The review approach involved examining twenty-four patients diagnosed with relapsing-remitting multiple sclerosis alongside twenty-five healthy control subjects. Investigators employed a three-tesla scanner to acquire high-resolution brain images for all participants. The protocol incorporated optimized intrinsic eddy current compensation to enhance the precision of the collected data. Researchers calculated mean diffusivity to evaluate the state of microstructural barriers within the tissue. They also mapped fractional anisotropy to estimate the density of nerve fibers across the brain. Surface-based analysis was performed using specialized software to accurately segment and measure the cortical regions. This methodology enabled the team to analyze the spatial distribution of structural changes throughout the entire cortex. The study design focused on comparing these quantitative metrics between the patient group and the control cohort.

Main Results:

The strongest finding indicates that mean diffusivity was significantly elevated across the entire cortex in patients compared to controls. Statistical analysis confirmed this increase with a p-value of less than 0.001. Surface-based analysis revealed that fractional anisotropy decreases were limited to specific focal regions of the cortex. The data demonstrate that changes in mean diffusivity are more widespread than the observed reductions in fractional anisotropy. Researchers identified an inhomogeneous distribution of these structural alterations across the brain surface. A significant correlation was found between cortical mean diffusivity and the Expanded Disability Status Scale, with an r-value of 0.38 and a p-value of 0.03. These results highlight distinct patterns of microstructural damage that vary in their spatial extent. The findings provide quantitative evidence of cortical involvement that is not detectable by conventional imaging methods.

Conclusions:

The authors propose that microstructural barrier disruption occurs unevenly throughout the outer brain layers in patients with this condition. Their data suggest that these barrier changes are spatially more extensive than the loss of nerve fibers. The researchers indicate that the observed correlation with clinical disability scores highlights the potential utility of these imaging metrics. They suggest that this approach could serve as a valuable tool for tracking cortical damage during therapeutic interventions. The study provides evidence that these specific imaging markers reflect meaningful aspects of the disease process. Future investigations might utilize these techniques to monitor patient status in larger cohorts. The findings imply that focusing on these specific diffusion parameters could enhance current assessment strategies. These results support the integration of advanced imaging into clinical monitoring protocols for improved patient care.

The researchers observed that mean diffusivity increased across the entire cortex in patients, while fractional anisotropy showed focal decreases. This suggests that microstructural barrier integrity is compromised more extensively than axonal density in relapsing-remitting multiple sclerosis.

The study utilized three-tesla magnetic resonance imaging combined with surface-based analysis software. This approach allowed for the precise mapping of water movement properties across the complex folded geometry of the human brain.

Optimized intrinsic eddy current compensation was necessary to minimize image distortion. This technical adjustment ensures that the diffusion measurements accurately reflect the underlying tissue microstructure rather than artifacts caused by magnetic field fluctuations.

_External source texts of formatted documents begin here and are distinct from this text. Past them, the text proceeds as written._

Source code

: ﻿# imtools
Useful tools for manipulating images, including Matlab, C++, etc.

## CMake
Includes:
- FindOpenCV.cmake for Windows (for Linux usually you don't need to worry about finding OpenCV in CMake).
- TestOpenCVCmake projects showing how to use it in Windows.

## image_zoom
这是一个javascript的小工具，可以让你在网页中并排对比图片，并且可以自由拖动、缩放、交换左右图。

Mean diffusivity provides information regarding the integrity of microstructural barriers, whereas fractional anisotropy reflects axonal density. These two metrics offer complementary insights into the different types of tissue damage occurring within the brain.

The researchers measured the Expanded Disability Status Scale to assess clinical status. They found a positive correlation between this score and cortical mean diffusivity, with a correlation coefficient of 0.38.

The authors propose that this imaging technique could be a promising method for monitoring cortical damage under treatment. They suggest its application in larger clinical studies to validate its effectiveness as a biomarker.